A perennial playoff team became a disaster area. A Super Bowl-winning head coach, Doug Pederson, was kicked to the curb. And a franchise QB became a couple of future draft picks, and the largest dead money salary cap figure in NFL history - $33.8 million.

Did all of this happen because the Eagles drafted Hurts? It’s difficult to say. Wentz’s confidence was obviously shaken throughout the season, until he was benched for Hurts at halftime of the team’s Week 13 loss to the Packers.

Was Wentz distracted by the Eagles' drafting who he viewed as direct competition, not long after cementing his place as the QB of the present and the future? If so, where does one lay the blame? With the front office, who certainly didn’t need to reach for a quarterback with a highly valuable second-round pick? Or with Wentz for viewing the Hurts pick as an undermining factor?

There’s plenty of blame to go around, and what remains is a team that took a colossal step backwards in the year since selecting Hurts. And now Hurts is the de facto franchise quarterback of a team headed nowhere anytime soon.

Now, Hurts can do plenty to change that.
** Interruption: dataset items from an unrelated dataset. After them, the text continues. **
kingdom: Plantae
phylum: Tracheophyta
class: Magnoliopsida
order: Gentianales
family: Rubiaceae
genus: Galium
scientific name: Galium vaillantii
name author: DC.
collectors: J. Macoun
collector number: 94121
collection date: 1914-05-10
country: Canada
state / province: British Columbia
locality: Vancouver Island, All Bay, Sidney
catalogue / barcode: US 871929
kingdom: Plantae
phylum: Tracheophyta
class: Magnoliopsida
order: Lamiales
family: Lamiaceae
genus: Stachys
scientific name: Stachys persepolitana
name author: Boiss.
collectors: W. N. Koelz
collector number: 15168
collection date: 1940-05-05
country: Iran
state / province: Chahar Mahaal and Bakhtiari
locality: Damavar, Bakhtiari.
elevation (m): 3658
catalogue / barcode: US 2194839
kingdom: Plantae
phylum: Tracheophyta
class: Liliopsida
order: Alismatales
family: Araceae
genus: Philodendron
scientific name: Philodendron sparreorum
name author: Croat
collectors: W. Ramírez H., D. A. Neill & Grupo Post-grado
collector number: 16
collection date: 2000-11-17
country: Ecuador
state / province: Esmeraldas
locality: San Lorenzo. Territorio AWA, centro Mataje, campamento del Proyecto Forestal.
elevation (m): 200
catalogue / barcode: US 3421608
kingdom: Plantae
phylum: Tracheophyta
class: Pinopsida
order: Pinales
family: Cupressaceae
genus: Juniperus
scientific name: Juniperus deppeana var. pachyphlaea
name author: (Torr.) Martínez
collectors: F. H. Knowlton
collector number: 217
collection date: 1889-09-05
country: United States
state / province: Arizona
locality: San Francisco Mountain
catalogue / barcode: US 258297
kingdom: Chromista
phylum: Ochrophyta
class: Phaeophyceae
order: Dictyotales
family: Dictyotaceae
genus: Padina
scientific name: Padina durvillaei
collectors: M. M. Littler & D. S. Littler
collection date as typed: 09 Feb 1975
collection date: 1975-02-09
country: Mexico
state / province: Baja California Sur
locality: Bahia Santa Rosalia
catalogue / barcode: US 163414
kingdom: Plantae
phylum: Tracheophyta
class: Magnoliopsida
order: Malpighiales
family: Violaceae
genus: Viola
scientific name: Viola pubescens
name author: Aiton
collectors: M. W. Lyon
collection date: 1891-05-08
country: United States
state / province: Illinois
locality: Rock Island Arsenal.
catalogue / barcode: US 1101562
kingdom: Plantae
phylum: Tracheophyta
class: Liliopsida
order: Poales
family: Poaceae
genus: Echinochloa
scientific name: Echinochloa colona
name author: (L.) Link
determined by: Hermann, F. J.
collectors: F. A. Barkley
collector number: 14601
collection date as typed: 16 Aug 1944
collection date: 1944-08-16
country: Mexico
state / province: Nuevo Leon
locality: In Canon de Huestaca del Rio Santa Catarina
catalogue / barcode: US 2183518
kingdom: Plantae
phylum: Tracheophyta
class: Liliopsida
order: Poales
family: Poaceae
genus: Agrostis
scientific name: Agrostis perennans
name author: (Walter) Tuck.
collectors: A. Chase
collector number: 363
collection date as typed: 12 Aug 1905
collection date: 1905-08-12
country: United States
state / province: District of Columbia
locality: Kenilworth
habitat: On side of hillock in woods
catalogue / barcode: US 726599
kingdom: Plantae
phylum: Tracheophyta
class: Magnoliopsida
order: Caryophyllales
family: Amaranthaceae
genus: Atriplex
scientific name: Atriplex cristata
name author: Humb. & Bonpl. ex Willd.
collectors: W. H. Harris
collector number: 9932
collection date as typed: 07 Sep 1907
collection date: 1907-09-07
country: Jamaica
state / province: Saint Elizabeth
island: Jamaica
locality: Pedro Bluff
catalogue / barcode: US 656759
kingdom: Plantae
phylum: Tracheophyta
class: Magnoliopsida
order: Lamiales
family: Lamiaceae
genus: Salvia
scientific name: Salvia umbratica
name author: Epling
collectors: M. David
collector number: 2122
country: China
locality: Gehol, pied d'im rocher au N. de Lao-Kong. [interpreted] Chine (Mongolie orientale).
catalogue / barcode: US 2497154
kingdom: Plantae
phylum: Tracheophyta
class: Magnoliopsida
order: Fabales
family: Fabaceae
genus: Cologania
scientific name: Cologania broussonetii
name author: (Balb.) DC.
He can step up in his inherited QB1 role and lead a team that still has weapons on offense. Zach Ertz, for the moment, is still under contract, and has plenty of football left. He doesn’t, however, have his BFF Wentz still under center. Wentz threw Ertz more passes – by far – than any other target during his five seasons in Philadelphia.

He has Miles Sanders, who could turn out to be a solid, if not spectacular, all-around running back, if we can trust his hands again. And Hurts has the receiver selected a day before he was taken in Reagor, who will be eager to erase a rookie season that could be described as average at best.

On the steps of the Art Museum three years ago, Pederson said presciently, “This is our New Norm.” Since the 2020 Draft, and the selection of Hurts, normal seems light years away.